Sunday, October 5, 2008

Explaining the Market....

The last three weeks have been a boon for financial reporters. All of a sudden, they get the front page stories in their newspapers, a little akin to being the weather forecasters in the middle of a hurricane. At the end of each day, after another violent market move, they go to the experts (academics, practitioners) and ask them for reasons. They get the obligatory: "The market went up (down) because...." I have always been skeptical of this Monday-morning quarterbacking, and last week illustrates why.
On Monday, the market was down 778 points and the culprit was so obvious that experts were not even consulted. The bailout bill failed to pass in the House, and the market fall was attributed to this failure. The rest of the week was less explainable. On Tuesday, when there was little news about the bailout, the market bounced back up almost 500 points. On Wednesday, when things looked rosier for the bill's success, the market was down again. On Thursday, after the senate had passed the bill, the market did nothing. (Boring never felt so good.) On Friday, the bill finally passed around midday. Good news, right! The market promptly swooned. 
There are several reasons why the market is so difficult to decipher. First, all events have to be measured relative to expectations. There is no good news or bad news in absolute terms but only in relative terms. An earnings increase of 50% at Google may be bad news, if investors were expecting an increase of 75%. A drop in earnings of 30% at Ford may be good news, if investors were expecting a drop of 50%.  Second, there are so many events swirling around markets that it is difficult to pinpoint exactly what caused the market to move on any given day: Was it the weakening dollar? Higher interest rates? Unexpected inflation? Third, a great deal of what happens on any given day cannot be explained; putting a reason on a big move after the fact allows us to feel better about ourselves (as investors) and a little more in control of our destinies. 
Do I think that experts should stop trying to provide explanations for market moves? Not at all. In addition to their entertainment value, these explanations may help markets put the past behind and move on... 

9 comments:

ryanshaunkelly said...

Barack John
Left and rights of passage
Black and whites of youth
Who can face the knowledge
that the truth is not the truth?
Obsolete Absolute

Ron Ralph
Cruising under your radar
Watching from the satellites
Take a page from the red book
and keep them in your sights
Red alert Red alert

USN

Little Bear said...

Great insights. Thanks for creating this blog.
Do you have any insights or comments on the Fed offering to pay interest on reserve requirements?

Rhys Kidd said...

Aswath,

A view I've long considered is that these talking-heads' opinions of the market movements, often during evening news, increases liquidity from lay investors that would otherwise remain on the sideline.

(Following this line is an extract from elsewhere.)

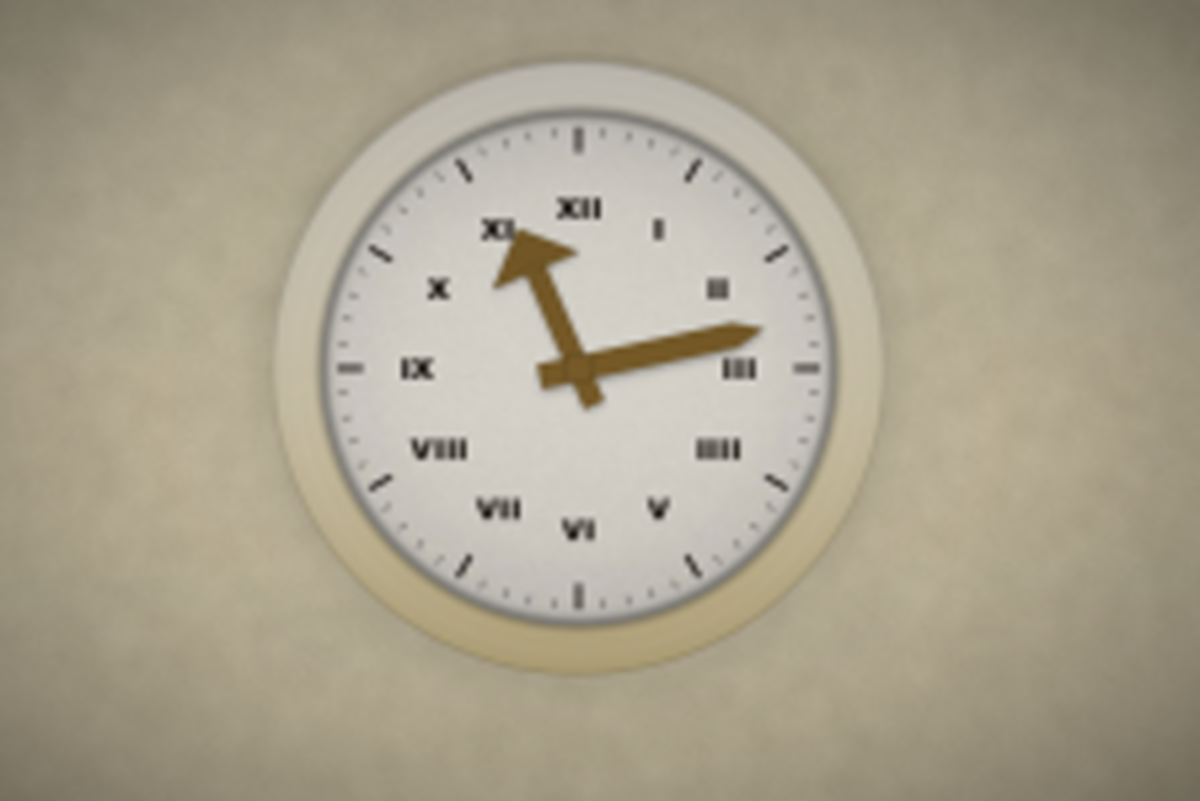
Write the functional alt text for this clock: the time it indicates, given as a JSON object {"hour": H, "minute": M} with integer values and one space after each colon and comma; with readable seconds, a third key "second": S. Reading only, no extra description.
{"hour": 11, "minute": 13}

While practitioners in finance might wince at descriptions like "the ASX gave the thumbs up to the bail out package", it uses terminology that - while lacking in precision and depth - might serve its purpose and be good enough in the circumstances to make investing more accessible to lay investors.

Your thoughts?
Rhys

Aswath Damodaran said...

I m not sure what to make of the Fed offering to pay interest on reserve requirements. There is a whiff of desperation there.. and who can blame them?
As for the talking heads, I agree with you entirely. If I had my say, I would have tell investors and traders never to watch financial news. The advice you get is seldom worthwhile and you are often tempted to react to events you should not be reacting to.

Wishbone said...

A thought i have on the same is that news like anything else is a function of free markets. Had the news/views/advice given by the Financials Pundits been of some worth they would ideally be never so cheap or free....
Any news/advice worth its salt would have a premium attached to it..

Saurabh

sergei said...

About why the Fed wants to be able to pay interest on deposits... I think a good explanation is provided in Economist's article from Oct 2 called 'Plan B'. The relevant part starts in paragraph six ("When the Fed makes loans...")

Little Bear said...

Sergei,

Thanks, I will go back and look at it!

ojb said...

... "In addition to their entertainment value, these explanations ..."

Indeed. I also find that the value of said entertainment highly correlates with volatility, eg.

10am: "Dow up 200 points as investors celebrate XYZ's earnings announcement!"

2:30pm: Dow down 250 poinrs as investors mull XYZ's earnings announcement!"

aniket said...

Sir, I know this is a really old post (though eerie similarities have started reappearing) I would love to have your take on the adage that in the short term the market is frequently done digesting the developments before they even occur.